What you are asked to do - Rewrite every line of the records below so that each occurrence of "common name" becomes "vernacular name", with all other text left unchanged.

Input data -
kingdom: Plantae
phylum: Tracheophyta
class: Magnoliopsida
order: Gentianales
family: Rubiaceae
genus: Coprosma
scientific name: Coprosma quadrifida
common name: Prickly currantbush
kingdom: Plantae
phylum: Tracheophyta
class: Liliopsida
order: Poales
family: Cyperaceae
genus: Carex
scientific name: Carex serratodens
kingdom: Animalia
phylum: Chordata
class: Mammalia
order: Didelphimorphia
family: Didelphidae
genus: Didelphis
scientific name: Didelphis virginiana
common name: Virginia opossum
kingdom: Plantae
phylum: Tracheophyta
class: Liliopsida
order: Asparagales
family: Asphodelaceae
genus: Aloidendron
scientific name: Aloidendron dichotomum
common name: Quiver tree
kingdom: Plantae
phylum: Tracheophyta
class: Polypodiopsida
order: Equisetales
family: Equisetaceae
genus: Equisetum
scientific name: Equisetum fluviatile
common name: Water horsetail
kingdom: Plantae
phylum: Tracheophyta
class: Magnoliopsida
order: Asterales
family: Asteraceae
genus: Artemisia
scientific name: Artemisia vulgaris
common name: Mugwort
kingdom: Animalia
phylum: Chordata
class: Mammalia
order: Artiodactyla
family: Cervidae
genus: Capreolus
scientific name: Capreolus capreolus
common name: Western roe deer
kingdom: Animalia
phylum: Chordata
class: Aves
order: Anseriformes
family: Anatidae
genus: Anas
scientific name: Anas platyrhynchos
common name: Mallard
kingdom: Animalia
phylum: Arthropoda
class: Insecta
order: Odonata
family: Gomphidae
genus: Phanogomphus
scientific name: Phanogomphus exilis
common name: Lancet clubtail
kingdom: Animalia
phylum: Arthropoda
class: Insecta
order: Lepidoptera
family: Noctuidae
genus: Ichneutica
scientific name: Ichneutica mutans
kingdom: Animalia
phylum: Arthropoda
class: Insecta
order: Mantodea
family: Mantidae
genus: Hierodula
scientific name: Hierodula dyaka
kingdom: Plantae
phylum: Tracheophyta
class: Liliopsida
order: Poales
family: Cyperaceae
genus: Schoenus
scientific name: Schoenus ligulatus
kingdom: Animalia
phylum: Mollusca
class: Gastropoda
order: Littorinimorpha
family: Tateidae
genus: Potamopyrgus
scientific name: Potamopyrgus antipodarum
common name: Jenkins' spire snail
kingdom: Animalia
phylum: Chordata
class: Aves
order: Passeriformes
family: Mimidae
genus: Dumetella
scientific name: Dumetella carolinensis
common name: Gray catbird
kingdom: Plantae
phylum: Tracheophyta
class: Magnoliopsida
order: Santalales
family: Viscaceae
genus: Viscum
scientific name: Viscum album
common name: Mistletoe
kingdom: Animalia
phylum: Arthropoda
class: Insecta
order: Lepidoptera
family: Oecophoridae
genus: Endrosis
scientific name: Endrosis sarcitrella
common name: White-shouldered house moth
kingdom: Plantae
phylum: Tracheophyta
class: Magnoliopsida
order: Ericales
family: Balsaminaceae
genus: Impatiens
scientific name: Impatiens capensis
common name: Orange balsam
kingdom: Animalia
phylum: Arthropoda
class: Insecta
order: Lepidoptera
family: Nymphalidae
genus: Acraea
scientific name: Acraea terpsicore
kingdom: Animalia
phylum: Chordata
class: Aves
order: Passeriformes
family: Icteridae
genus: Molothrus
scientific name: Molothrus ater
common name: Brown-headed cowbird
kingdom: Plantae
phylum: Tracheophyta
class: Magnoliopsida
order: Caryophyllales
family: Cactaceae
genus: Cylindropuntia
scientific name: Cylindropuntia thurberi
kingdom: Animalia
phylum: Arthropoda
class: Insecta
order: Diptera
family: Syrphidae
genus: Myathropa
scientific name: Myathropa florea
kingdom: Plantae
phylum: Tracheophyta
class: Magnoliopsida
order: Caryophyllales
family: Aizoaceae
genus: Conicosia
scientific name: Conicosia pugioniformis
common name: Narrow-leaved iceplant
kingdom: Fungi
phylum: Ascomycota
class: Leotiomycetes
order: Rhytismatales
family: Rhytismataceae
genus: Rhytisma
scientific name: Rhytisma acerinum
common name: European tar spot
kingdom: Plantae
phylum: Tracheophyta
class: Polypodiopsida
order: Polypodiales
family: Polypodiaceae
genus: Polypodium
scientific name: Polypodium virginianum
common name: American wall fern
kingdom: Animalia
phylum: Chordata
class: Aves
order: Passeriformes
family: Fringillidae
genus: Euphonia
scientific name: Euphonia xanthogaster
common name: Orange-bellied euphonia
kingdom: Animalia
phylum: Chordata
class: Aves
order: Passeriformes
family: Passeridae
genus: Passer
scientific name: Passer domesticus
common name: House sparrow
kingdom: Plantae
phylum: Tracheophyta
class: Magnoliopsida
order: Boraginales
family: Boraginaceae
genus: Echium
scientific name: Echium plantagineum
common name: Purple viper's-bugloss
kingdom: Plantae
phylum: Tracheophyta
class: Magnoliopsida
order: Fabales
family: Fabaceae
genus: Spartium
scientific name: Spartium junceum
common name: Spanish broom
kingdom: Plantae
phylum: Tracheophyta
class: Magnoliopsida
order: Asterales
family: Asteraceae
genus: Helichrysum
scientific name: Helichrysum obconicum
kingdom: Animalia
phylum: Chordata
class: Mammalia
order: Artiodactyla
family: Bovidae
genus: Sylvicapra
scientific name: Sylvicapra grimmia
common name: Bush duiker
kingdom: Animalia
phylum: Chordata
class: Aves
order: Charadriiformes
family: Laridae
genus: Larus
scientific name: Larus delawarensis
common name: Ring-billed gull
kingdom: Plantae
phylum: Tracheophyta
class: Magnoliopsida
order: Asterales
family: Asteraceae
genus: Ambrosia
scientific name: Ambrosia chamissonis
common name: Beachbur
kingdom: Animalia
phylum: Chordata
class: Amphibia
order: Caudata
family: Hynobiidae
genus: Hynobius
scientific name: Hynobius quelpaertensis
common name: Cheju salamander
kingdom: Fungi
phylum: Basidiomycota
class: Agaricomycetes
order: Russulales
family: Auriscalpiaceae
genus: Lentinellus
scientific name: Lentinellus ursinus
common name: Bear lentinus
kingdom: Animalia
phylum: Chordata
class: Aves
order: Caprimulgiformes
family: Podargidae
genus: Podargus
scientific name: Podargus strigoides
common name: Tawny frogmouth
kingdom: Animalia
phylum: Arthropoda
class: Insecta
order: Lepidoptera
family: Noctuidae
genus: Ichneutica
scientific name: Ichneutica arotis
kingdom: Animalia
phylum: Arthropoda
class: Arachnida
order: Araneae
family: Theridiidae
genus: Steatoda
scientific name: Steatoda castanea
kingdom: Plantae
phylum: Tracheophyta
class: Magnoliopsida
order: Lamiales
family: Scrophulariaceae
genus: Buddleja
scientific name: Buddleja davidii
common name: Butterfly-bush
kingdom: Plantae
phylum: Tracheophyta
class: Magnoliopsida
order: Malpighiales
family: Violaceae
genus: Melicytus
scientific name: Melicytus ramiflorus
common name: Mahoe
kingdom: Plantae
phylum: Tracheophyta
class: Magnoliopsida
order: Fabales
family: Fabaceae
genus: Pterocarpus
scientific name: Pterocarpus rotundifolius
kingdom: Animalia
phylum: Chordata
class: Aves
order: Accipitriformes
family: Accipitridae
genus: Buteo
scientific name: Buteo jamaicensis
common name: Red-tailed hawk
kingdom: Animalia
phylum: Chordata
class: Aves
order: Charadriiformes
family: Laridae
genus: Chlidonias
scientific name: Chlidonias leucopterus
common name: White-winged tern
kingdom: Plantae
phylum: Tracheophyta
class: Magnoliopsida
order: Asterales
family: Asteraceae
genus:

Answer below -
kingdom: Plantae
phylum: Tracheophyta
class: Magnoliopsida
order: Gentianales
family: Rubiaceae
genus: Coprosma
scientific name: Coprosma quadrifida
vernacular name: Prickly currantbush
kingdom: Plantae
phylum: Tracheophyta
class: Liliopsida
order: Poales
family: Cyperaceae
genus: Carex
scientific name: Carex serratodens
kingdom: Animalia
phylum: Chordata
class: Mammalia
order: Didelphimorphia
family: Didelphidae
genus: Didelphis
scientific name: Didelphis virginiana
vernacular name: Virginia opossum
kingdom: Plantae
phylum: Tracheophyta
class: Liliopsida
order: Asparagales
family: Asphodelaceae
genus: Aloidendron
scientific name: Aloidendron dichotomum
vernacular name: Quiver tree
kingdom: Plantae
phylum: Tracheophyta
class: Polypodiopsida
order: Equisetales
family: Equisetaceae
genus: Equisetum
scientific name: Equisetum fluviatile
vernacular name: Water horsetail
kingdom: Plantae
phylum: Tracheophyta
class: Magnoliopsida
order: Asterales
family: Asteraceae
genus: Artemisia
scientific name: Artemisia vulgaris
vernacular name: Mugwort
kingdom: Animalia
phylum: Chordata
class: Mammalia
order: Artiodactyla
family: Cervidae
genus: Capreolus
scientific name: Capreolus capreolus
vernacular name: Western roe deer
kingdom: Animalia
phylum: Chordata
class: Aves
order: Anseriformes
family: Anatidae
genus: Anas
scientific name: Anas platyrhynchos
vernacular name: Mallard
kingdom: Animalia
phylum: Arthropoda
class: Insecta
order: Odonata
family: Gomphidae
genus: Phanogomphus
scientific name: Phanogomphus exilis
vernacular name: Lancet clubtail
kingdom: Animalia
phylum: Arthropoda
class: Insecta
order: Lepidoptera
family: Noctuidae
genus: Ichneutica
scientific name: Ichneutica mutans
kingdom: Animalia
phylum: Arthropoda
class: Insecta
order: Mantodea
family: Mantidae
genus: Hierodula
scientific name: Hierodula dyaka
kingdom: Plantae
phylum: Tracheophyta
class: Liliopsida
order: Poales
family: Cyperaceae
genus: Schoenus
scientific name: Schoenus ligulatus
kingdom: Animalia
phylum: Mollusca
class: Gastropoda
order: Littorinimorpha
family: Tateidae
genus: Potamopyrgus
scientific name: Potamopyrgus antipodarum
vernacular name: Jenkins' spire snail
kingdom: Animalia
phylum: Chordata
class: Aves
order: Passeriformes
family: Mimidae
genus: Dumetella
scientific name: Dumetella carolinensis
vernacular name: Gray catbird
kingdom: Plantae
phylum: Tracheophyta
class: Magnoliopsida
order: Santalales
family: Viscaceae
genus: Viscum
scientific name: Viscum album
vernacular name: Mistletoe
kingdom: Animalia
phylum: Arthropoda
class: Insecta
order: Lepidoptera
family: Oecophoridae
genus: Endrosis
scientific name: Endrosis sarcitrella
vernacular name: White-shouldered house moth
kingdom: Plantae
phylum: Tracheophyta
class: Magnoliopsida
order: Ericales
family: Balsaminaceae
genus: Impatiens
scientific name: Impatiens capensis
vernacular name: Orange balsam
kingdom: Animalia
phylum: Arthropoda
class: Insecta
order: Lepidoptera
family: Nymphalidae
genus: Acraea
scientific name: Acraea terpsicore
kingdom: Animalia
phylum: Chordata
class: Aves
order: Passeriformes
family: Icteridae
genus: Molothrus
scientific name: Molothrus ater
vernacular name: Brown-headed cowbird
kingdom: Plantae
phylum: Tracheophyta
class: Magnoliopsida
order: Caryophyllales
family: Cactaceae
genus: Cylindropuntia
scientific name: Cylindropuntia thurberi
kingdom: Animalia
phylum: Arthropoda
class: Insecta
order: Diptera
family: Syrphidae
genus: Myathropa
scientific name: Myathropa florea
kingdom: Plantae
phylum: Tracheophyta
class: Magnoliopsida
order: Caryophyllales
family: Aizoaceae
genus: Conicosia
scientific name: Conicosia pugioniformis
vernacular name: Narrow-leaved iceplant
kingdom: Fungi
phylum: Ascomycota
class: Leotiomycetes
order: Rhytismatales
family: Rhytismataceae
genus: Rhytisma
scientific name: Rhytisma acerinum
vernacular name: European tar spot
kingdom: Plantae
phylum: Tracheophyta
class: Polypodiopsida
order: Polypodiales
family: Polypodiaceae
genus: Polypodium
scientific name: Polypodium virginianum
vernacular name: American wall fern
kingdom: Animalia
phylum: Chordata
class: Aves
order: Passeriformes
family: Fringillidae
genus: Euphonia
scientific name: Euphonia xanthogaster
vernacular name: Orange-bellied euphonia
kingdom: Animalia
phylum: Chordata
class: Aves
order: Passeriformes
family: Passeridae
genus: Passer
scientific name: Passer domesticus
vernacular name: House sparrow
kingdom: Plantae
phylum: Tracheophyta
class: Magnoliopsida
order: Boraginales
family: Boraginaceae
genus: Echium
scientific name: Echium plantagineum
vernacular name: Purple viper's-bugloss
kingdom: Plantae
phylum: Tracheophyta
class: Magnoliopsida
order: Fabales
family: Fabaceae
genus: Spartium
scientific name: Spartium junceum
vernacular name: Spanish broom
kingdom: Plantae
phylum: Tracheophyta
class: Magnoliopsida
order: Asterales
family: Asteraceae
genus: Helichrysum
scientific name: Helichrysum obconicum
kingdom: Animalia
phylum: Chordata
class: Mammalia
order: Artiodactyla
family: Bovidae
genus: Sylvicapra
scientific name: Sylvicapra grimmia
vernacular name: Bush duiker
kingdom: Animalia
phylum: Chordata
class: Aves
order: Charadriiformes
family: Laridae
genus: Larus
scientific name: Larus delawarensis
vernacular name: Ring-billed gull
kingdom: Plantae
phylum: Tracheophyta
class: Magnoliopsida
order: Asterales
family: Asteraceae
genus: Ambrosia
scientific name: Ambrosia chamissonis
vernacular name: Beachbur
kingdom: Animalia
phylum: Chordata
class: Amphibia
order: Caudata
family: Hynobiidae
genus: Hynobius
scientific name: Hynobius quelpaertensis
vernacular name: Cheju salamander
kingdom: Fungi
phylum: Basidiomycota
class: Agaricomycetes
order: Russulales
family: Auriscalpiaceae
genus: Lentinellus
scientific name: Lentinellus ursinus
vernacular name: Bear lentinus
kingdom: Animalia
phylum: Chordata
class: Aves
order: Caprimulgiformes
family: Podargidae
genus: Podargus
scientific name: Podargus strigoides
vernacular name: Tawny frogmouth
kingdom: Animalia
phylum: Arthropoda
class: Insecta
order: Lepidoptera
family: Noctuidae
genus: Ichneutica
scientific name: Ichneutica arotis
kingdom: Animalia
phylum: Arthropoda
class: Arachnida
order: Araneae
family: Theridiidae
genus: Steatoda
scientific name: Steatoda castanea
kingdom: Plantae
phylum: Tracheophyta
class: Magnoliopsida
order: Lamiales
family: Scrophulariaceae
genus: Buddleja
scientific name: Buddleja davidii
vernacular name: Butterfly-bush
kingdom: Plantae
phylum: Tracheophyta
class: Magnoliopsida
order: Malpighiales
family: Violaceae
genus: Melicytus
scientific name: Melicytus ramiflorus
vernacular name: Mahoe
kingdom: Plantae
phylum: Tracheophyta
class: Magnoliopsida
order: Fabales
family: Fabaceae
genus: Pterocarpus
scientific name: Pterocarpus rotundifolius
kingdom: Animalia
phylum: Chordata
class: Aves
order: Accipitriformes
family: Accipitridae
genus: Buteo
scientific name: Buteo jamaicensis
vernacular name: Red-tailed hawk
kingdom: Animalia
phylum: Chordata
class: Aves
order: Charadriiformes
family: Laridae
genus: Chlidonias
scientific name: Chlidonias leucopterus
vernacular name: White-winged tern
kingdom: Plantae
phylum: Tracheophyta
class: Magnoliopsida
order: Asterales
family: Asteraceae
genus:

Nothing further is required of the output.